I’m so depressed. My wife is disabled and relies on me for everything. She can’t drive, she can’t work, she can’t make money and I, of course, don’t blame her for any of this. But I feel like a failure every time I can’t provide for her. I get so down over this, and I don’t know what to do. I can’t tell her this and make her feel bad about something she can’t control.
For any relationship to work there has to be clear and honest communication. You have to tell your wife how you feel and how you’re coping with being the only source of income as well as being her caregiver. The conversation will be hard, but it has to be had. Your wife has to know how you feel! And although you carry the financial burden alone, mentally and emotionally you can share your ‘burdens’ with your wife, that’s how it’s supposed to be.

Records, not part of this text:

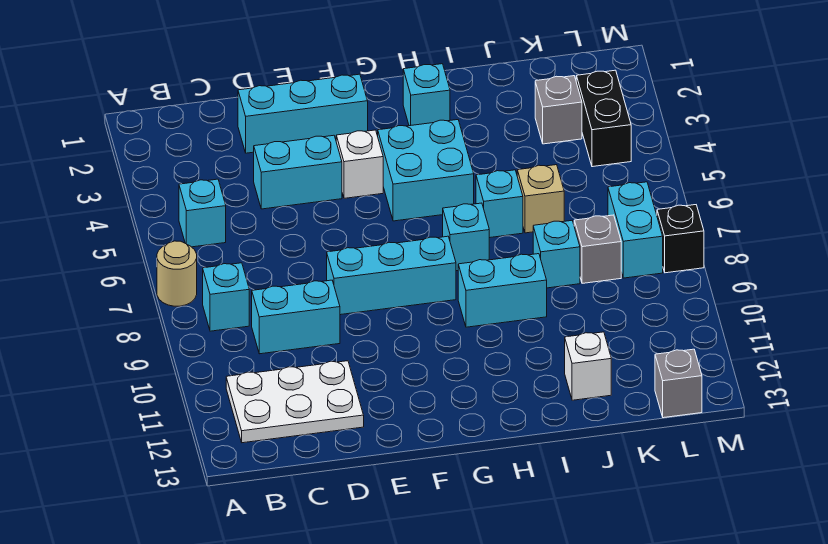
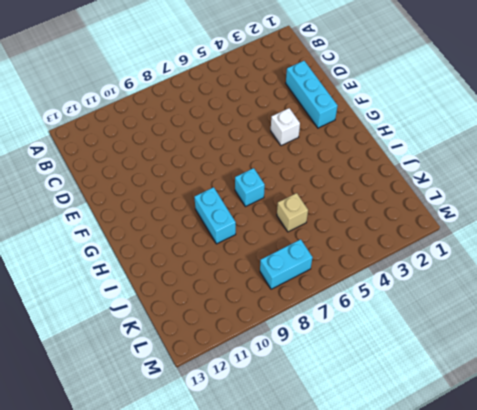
none -> tan 1x1 round brick [157,241,197,306]
none -> cyan 1x1 brick [179,179,226,247]
none -> cyan 1x1 brick [203,263,249,331]

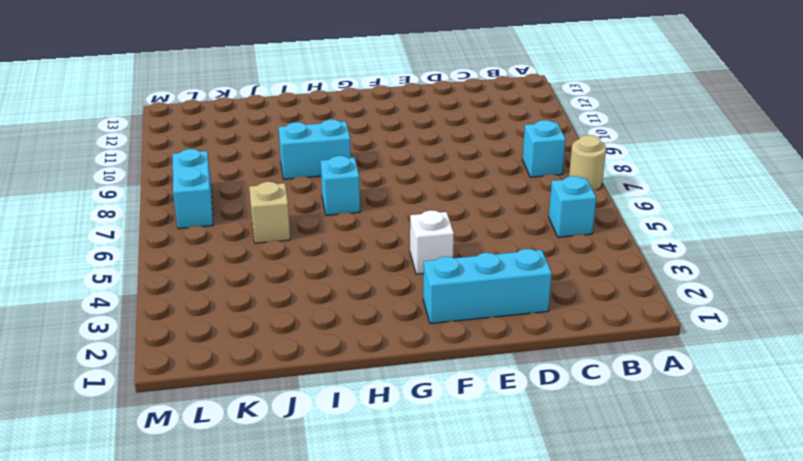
none -> white 2x3 plate [226,361,364,443]
none -> cyan 1x2 brick [252,280,340,354]
none -> cyan 1x2 brick [254,135,342,209]

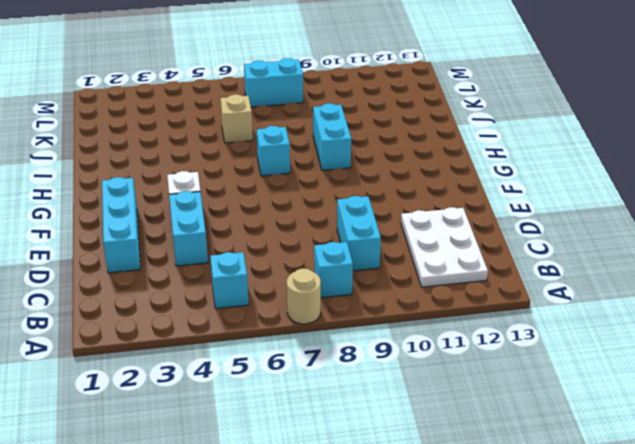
none -> cyan 1x3 brick [327,236,456,315]
none -> cyan 2x2 brick [378,120,474,221]
none -> cyan 1x1 brick [403,64,450,126]

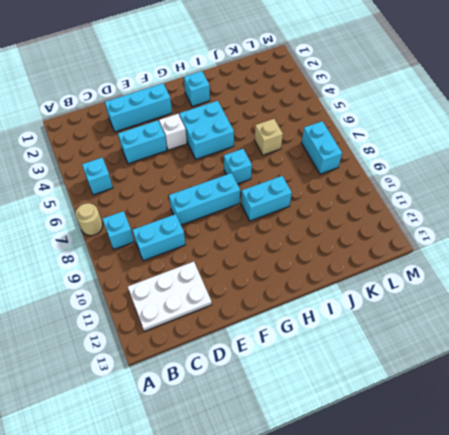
none -> cyan 1x1 brick [476,170,523,238]
none -> cyan 1x1 brick [533,221,580,288]
none -> white 1x1 brick [565,332,611,400]

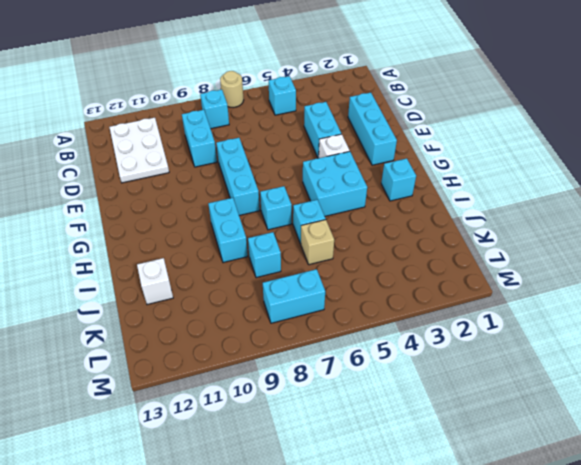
none -> grey 1x1 brick [535,76,582,144]
none -> grey 1x1 brick [574,215,621,283]
none -> black 1x2 brick [576,70,631,167]

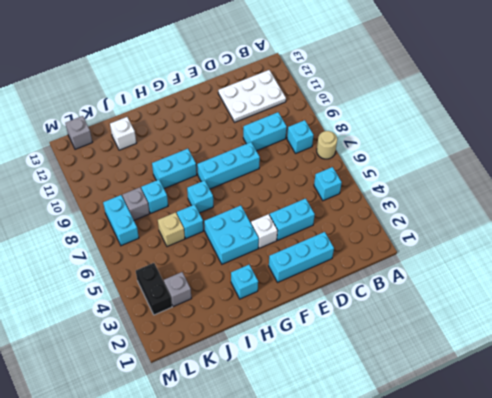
none -> black 1x1 brick [657,205,704,273]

And you shouldn’t feel bad about not being able to afford certain material items. It’s okay, you have so much abundance surrounding you already! You’re healthy, you have a steady, dedicated income, your wife loves you and you love her. It’s okay that you aren’t able to afford everything you desire, and it in no way makes you a failure!
As I’ve said, you have to speak to your wife about how you feel. You have so much pressure on you, pressure I believe can be alleviated if you just spoke to your wife. And since I haven’t already said it yet, you aren’t a bad person for feeling the way that you do. You have so much responsibility, and you have a being that depends on you for everything, so of course, you’re overwhelmed and blame yourself when you feel that you don’t measure up to the standards you believe your wife deserves. But don’t blame yourself, you’re doing the best you know how and your best is GREAT. Talk to your wife, tell her how you feel and go from there. I believe you two can come through this stronger than ever. Good luck.